Les oligosaccharides et les glycoconjugués du lait maternel inhibent l' adhésion sur leurs cellules cibles des bactéries, des virus, et des toxines. Les composants les mieux connus de ce groupe sont la mucine et la lactadhérine. On sait moins de choses sur les gangliosides ou les glycosamineglycanes. Les vésicules lipidiques du lait agissent selon 2 mécanismes : leur membrane de glycoconjugués fixe les bactéries et les virus, tandis que les triglycérides, les acides gras libres et les monoglycérides ont un rôle lytique sur l'enveloppe des bactéries, des virus et des protozoaires ; leur impact est favorisé par les lipases du lait.
Les cytokines sont des immunomodulateurs. La production de cytokines est faible chez les nourrissons.
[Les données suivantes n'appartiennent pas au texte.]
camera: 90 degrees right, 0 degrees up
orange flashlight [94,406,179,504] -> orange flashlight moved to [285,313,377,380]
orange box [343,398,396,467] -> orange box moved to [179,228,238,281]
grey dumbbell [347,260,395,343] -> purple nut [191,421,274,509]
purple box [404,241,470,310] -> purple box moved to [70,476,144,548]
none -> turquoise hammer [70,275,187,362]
On a déjà constaté la présence de nombreuses cytokines dans le lait humain, et on continue encore à en découvrir de nouvelles. Certaines d'entre elles favorisent ou suppriment les réactions inflammatoires, et leur rôle exact chez le nourrisson reste inconnu. Le lait contient aussi des récepteurs solubles pour les cytokines. Parmi les molécules ayant des propriétés anti-inflammatoires, on peut citer aussi les vitamines A, C et E (qui agissent essentiellement comme des antioxydants), des enzymes telles que la catalase ou la glutathione peroxydase, des prostaglandines, des enzymes inhibitrices, des facteurs de croissance (comme le TGF-alpha). Les cellules présentes dans le lait peuvent adhérer à l'épithélium intestinal et passer dans la circulation sanguine de l'enfant. Les nucléotides du lait humain semblent agir essentiellement au niveau de la muqueuse intestinale.
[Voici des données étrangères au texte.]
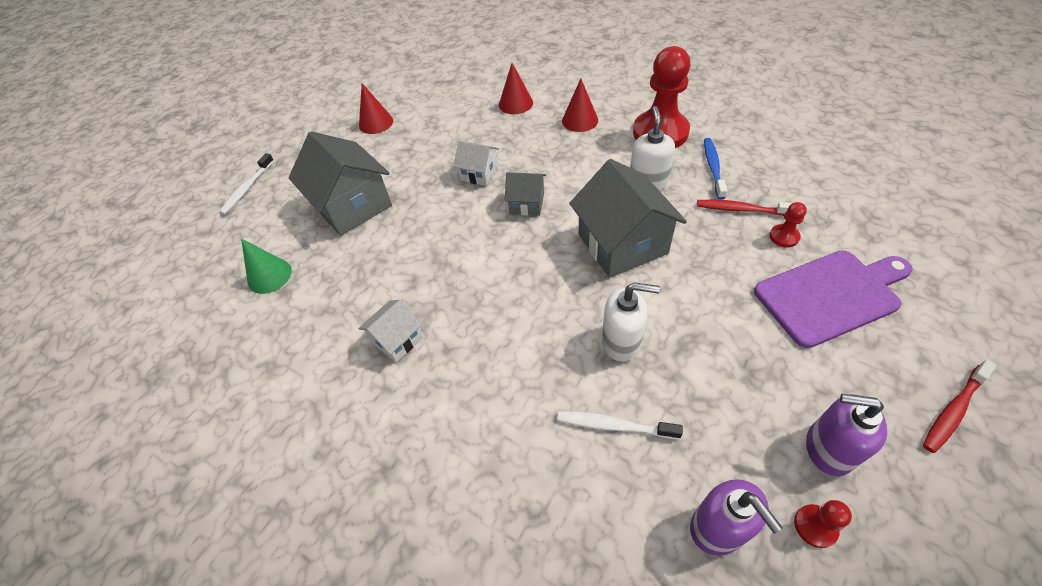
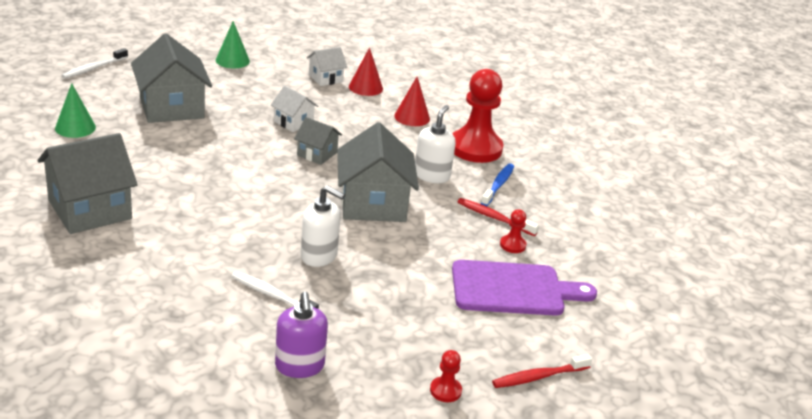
camera: 10 degrees right, 20 degrees down
white house [358,300,423,363] -> white house moved to [307,47,347,86]
red cone [359,83,393,134] -> green cone [216,21,250,68]
red pawn [794,500,852,548] -> red pawn moved to [430,350,462,402]
purple soap dispenser [806,394,887,476] -> none
none -> grey house [37,133,138,234]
Les enzymes du lait humain peuvent se diviser en plusieurs classes : celles qui sont nécessaires à la fabrication des divers composants du lait et à leur excrétion ; celle qui ont une action connue chez l'enfant, en compensant par exemple l'immaturité de son système enzymatique digestif (faible taux de lipase, absence d'amylase.) ; et celles dont le rôle chez la mère ou l'enfant reste inconnu à ce jour. On a caractérisé de nombreuses hormones, dont la structure dans le lait est différente de leur structure plasmatique chez la mère, parce qu'elles sont glycosylées ou phosphorylées par la glande mammaire avant d'être excrétées dans le lait. Ces différences de structures peuvent être à l'origine d'un impact différent. Ces hormones peuvent être soit synthétisées par la glande mammaire, soit provenir de la circulation sanguine maternelle, soit une combinaison des deux. Si certaines hormones peuvent avoir une fonction au niveau de la glande mammaire, comme les corticostéroïdes, l'insuline ou la prolactine, d'autres n'en ont aucune et leur présence dans le lait semble avoir pour unique raison un rôle chez l'enfant. Dans la mesure où les hormones et les facteurs de croissance peuvent avoir des impacts très variés au niveau de la croissance, de la différenciation et de la maturation fonctionnelle de nombreux tissus, il est difficile d'apprécier exactement leur impact chez l'enfant. Cet effet peut être immédiat (pendant l'allaitement) ou différé (impact à long terme).